There are languages which just look bad due to weird typographical choices of their authors. Usually because they use symbols in the context the font author never expected them to be used. For example, any language that uses camel-case or pascal-case is an affront to typography because font authors don't anticipate capital letters in the middle of the word surrounded by minuscule letters. Similarly, nobody expects sequences of "=" signs or ":" written adjacent to the following word rather than previous one etc.

Some look really awful due to extreme abuse of punctuation (C++ would be a good example with all the &&::<<<*_>>,<**>> stuff), others look very repetitive to the point that they make you lose focus (eg. Pascal-style language which have "if-then-else-end if" going on where sometimes for many lines you just keep reading the "cargo train" of "end, end, end, end if, end". Lisps are also in this category because they usually look too uniform.
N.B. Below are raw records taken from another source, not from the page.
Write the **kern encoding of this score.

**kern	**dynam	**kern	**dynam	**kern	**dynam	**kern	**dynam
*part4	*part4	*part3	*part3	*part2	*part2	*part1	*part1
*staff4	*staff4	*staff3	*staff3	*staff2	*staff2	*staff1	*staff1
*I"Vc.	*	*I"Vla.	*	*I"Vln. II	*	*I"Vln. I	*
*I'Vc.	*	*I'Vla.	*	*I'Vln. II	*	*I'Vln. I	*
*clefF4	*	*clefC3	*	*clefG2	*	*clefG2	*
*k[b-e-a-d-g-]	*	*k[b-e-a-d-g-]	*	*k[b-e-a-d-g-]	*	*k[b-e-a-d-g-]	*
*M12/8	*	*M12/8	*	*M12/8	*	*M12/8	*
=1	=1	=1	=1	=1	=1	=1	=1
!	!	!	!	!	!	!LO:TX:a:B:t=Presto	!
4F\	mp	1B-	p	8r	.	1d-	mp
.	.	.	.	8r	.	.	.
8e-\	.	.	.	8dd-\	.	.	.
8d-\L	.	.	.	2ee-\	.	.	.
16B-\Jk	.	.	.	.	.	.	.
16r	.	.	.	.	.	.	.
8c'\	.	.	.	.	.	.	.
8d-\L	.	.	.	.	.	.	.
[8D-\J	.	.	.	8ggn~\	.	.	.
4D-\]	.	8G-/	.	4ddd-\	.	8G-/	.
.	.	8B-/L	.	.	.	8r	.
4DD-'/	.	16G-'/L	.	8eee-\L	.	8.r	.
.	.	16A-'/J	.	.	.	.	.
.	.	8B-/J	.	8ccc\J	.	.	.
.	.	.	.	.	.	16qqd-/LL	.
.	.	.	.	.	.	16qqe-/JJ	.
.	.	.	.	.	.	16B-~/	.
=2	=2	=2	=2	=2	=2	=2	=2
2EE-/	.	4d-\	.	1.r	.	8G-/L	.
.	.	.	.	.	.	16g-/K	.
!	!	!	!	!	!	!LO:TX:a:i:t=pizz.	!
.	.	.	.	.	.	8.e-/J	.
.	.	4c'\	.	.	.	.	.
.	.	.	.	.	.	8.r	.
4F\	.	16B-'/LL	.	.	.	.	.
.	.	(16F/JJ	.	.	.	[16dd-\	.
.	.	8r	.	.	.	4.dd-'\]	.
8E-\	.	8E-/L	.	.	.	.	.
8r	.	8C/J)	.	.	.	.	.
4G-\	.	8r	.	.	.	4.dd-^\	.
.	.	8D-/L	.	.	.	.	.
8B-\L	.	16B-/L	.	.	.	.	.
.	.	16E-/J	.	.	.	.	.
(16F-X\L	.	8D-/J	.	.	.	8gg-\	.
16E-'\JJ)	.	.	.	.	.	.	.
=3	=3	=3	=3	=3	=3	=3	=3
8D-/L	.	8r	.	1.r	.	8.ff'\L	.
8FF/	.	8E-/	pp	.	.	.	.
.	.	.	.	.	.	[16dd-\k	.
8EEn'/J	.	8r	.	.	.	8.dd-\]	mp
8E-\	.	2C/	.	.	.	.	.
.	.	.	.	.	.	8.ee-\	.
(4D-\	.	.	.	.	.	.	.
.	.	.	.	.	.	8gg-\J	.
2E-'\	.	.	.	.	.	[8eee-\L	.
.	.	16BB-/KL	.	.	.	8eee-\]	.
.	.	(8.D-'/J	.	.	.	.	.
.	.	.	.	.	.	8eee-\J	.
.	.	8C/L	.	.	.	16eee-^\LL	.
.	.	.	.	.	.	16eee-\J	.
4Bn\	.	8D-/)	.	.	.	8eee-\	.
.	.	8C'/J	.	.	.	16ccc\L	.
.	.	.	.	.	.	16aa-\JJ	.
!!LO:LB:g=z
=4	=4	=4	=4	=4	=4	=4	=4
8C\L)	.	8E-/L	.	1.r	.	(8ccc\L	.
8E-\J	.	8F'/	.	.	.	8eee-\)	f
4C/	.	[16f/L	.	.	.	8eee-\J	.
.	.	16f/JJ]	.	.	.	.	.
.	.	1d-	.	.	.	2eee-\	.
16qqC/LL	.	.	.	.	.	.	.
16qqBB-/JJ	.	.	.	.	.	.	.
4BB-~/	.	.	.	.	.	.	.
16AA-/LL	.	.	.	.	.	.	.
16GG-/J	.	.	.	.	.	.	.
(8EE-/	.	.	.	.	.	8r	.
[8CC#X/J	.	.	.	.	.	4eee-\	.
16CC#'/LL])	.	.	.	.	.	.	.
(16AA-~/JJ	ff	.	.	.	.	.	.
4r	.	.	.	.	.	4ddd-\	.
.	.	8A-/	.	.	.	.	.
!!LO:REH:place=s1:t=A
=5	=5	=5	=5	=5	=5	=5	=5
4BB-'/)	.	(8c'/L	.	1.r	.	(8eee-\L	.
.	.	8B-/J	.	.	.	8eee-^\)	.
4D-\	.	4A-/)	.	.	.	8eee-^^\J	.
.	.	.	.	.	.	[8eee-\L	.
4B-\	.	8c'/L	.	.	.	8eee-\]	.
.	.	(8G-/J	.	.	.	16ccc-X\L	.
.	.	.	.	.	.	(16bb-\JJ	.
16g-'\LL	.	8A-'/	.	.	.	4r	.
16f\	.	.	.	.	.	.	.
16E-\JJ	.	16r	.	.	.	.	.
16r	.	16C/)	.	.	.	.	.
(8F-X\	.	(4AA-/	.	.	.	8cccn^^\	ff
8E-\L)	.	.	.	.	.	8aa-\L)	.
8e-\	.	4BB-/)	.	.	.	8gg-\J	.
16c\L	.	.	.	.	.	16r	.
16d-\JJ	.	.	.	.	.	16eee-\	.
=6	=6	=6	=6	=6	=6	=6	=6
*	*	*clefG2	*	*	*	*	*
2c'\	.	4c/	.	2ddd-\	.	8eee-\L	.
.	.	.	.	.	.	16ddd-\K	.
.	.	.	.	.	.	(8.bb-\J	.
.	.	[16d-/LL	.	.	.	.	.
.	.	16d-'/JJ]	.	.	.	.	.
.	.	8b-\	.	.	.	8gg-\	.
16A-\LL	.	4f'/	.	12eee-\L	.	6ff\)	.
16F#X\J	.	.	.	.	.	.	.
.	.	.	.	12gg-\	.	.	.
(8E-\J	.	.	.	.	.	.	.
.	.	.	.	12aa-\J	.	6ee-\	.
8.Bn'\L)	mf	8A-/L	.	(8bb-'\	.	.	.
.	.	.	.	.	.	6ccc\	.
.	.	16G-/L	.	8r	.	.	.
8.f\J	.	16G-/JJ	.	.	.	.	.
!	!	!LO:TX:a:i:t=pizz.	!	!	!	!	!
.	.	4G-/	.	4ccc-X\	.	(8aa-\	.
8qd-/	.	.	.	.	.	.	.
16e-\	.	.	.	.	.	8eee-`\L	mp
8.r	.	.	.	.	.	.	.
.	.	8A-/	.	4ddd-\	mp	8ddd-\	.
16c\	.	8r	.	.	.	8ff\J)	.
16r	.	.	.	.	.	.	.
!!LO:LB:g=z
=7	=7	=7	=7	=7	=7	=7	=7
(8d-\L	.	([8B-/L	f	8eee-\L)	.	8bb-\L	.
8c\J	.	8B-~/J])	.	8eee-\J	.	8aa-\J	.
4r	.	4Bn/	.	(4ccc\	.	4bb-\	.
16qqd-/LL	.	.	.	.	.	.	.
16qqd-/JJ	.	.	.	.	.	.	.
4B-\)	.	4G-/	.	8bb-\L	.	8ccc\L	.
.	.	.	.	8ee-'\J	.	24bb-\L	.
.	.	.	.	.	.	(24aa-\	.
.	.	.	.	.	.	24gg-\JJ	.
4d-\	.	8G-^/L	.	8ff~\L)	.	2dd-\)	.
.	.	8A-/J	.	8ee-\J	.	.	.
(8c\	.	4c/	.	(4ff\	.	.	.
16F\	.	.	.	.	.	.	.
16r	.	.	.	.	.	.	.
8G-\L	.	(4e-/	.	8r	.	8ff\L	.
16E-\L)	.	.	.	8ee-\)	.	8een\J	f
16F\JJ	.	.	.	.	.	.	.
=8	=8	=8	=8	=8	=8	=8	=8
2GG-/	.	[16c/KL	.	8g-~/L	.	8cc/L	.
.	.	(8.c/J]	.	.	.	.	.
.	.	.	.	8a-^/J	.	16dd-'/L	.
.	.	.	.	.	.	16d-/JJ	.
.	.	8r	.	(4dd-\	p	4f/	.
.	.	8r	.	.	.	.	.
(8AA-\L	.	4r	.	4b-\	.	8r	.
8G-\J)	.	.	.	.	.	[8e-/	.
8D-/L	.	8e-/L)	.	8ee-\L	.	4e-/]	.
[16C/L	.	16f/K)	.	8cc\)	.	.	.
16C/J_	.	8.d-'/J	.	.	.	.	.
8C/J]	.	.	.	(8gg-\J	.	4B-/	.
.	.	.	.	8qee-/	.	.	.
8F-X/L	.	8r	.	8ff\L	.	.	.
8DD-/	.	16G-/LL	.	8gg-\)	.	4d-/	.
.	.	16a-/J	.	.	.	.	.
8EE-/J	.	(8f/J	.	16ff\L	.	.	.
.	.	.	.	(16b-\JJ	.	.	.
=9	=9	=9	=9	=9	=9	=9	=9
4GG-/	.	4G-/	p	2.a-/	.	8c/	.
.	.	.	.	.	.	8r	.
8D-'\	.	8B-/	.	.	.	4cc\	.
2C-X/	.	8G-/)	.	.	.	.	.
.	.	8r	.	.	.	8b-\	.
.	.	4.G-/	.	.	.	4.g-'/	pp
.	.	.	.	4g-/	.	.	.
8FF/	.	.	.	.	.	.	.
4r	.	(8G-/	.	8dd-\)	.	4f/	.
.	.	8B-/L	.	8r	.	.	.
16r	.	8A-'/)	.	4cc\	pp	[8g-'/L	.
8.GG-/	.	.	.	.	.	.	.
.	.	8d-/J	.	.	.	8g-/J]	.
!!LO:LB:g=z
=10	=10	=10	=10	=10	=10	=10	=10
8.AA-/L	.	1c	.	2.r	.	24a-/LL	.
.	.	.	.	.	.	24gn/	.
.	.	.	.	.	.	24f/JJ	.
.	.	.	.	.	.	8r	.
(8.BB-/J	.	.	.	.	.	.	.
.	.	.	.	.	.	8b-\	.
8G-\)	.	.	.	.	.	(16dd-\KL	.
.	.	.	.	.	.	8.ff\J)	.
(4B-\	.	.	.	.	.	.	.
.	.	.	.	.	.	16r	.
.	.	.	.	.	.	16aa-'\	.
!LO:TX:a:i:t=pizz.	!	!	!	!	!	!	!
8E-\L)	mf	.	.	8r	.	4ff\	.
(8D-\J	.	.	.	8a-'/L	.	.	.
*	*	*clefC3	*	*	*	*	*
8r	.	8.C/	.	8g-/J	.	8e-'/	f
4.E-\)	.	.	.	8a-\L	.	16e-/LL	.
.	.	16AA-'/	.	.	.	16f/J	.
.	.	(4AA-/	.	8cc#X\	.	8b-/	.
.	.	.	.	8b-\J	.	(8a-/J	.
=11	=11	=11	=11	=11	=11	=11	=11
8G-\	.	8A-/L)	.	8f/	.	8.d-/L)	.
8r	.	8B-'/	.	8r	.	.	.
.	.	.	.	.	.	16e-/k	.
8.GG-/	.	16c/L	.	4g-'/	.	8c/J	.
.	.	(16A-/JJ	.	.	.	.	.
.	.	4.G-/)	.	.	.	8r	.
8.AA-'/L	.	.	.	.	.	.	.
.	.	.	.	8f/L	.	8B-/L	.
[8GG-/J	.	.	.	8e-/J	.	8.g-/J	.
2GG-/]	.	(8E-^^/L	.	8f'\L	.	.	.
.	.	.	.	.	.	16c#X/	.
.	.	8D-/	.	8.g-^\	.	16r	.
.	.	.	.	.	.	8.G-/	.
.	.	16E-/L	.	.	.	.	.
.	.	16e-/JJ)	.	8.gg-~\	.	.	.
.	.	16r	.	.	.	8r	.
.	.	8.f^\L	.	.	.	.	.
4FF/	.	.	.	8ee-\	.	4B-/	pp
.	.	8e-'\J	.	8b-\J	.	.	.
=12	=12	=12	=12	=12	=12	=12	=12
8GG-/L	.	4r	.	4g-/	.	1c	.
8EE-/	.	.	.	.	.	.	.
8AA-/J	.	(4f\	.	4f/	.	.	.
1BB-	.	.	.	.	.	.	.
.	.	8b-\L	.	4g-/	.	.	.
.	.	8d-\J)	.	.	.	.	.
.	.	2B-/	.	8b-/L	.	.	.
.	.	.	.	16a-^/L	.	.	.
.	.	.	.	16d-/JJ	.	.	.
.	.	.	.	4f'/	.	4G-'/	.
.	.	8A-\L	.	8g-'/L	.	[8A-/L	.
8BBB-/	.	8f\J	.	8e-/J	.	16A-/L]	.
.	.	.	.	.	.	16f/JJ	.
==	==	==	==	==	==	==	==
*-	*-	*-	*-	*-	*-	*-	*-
TLA+ looks like a Fortran program from the 60's formatted on a physical typewriter with all sorts of weird uses of the small number of available glyphs to substitute for the actual typographical thing that wasn't available to the author.

enigmassive · 2 years ago

This is something I really wanted to build when I learned about TLA+ over a year ago. Taking the core idea into a modern language and toolings. Congratulations that you actually did it!

just_mc · 2 years ago

This looks really nice. It's the first thing I have seen that appears to be approachable from a developer's perspective.

abathologist · 2 years ago

That is our aim! If you give it a shot and find things that aren't so approachable, we'd live to hear how we can improve.

Kevin09210 · 2 years ago

Clojure to TLA+

https://github.com/Viasat/salt

Successor: https://github.com/Viasat/halite

bugarela · 2 years ago

I didn't take a very deep look yet, but this might be similar to https://github.com/pfeodrippe/recife

nextaccountic · 2 years ago

How do you compare this with Alloy?

bugarela · 2 years ago

I haven't really used Alloy before to give you a nice comparison, but some people have talked about differences in similarities between Alloy and TLA+ (i.e. in https://alloytools.discourse.group/t/alloy-6-vs-tla/329/13), and, in general, this should apply to Alloy vs Quint, since Quint is heavily based on TLA+. Evidently, the points regarding tooling and surface syntax won't really apply, as those are things Quint does not take from TLA+.

metaketa · 2 years ago

Recommended introduction talk for context:

https://www.youtube.com/watch?v=OZIX8rs-kOA&ab_channel=Gatew...

TLDR: compileable modeling language to model the high-level protocol of your blockchain (or any distributed system). It's a "digitalization" step of plain written English protocol specifications to code.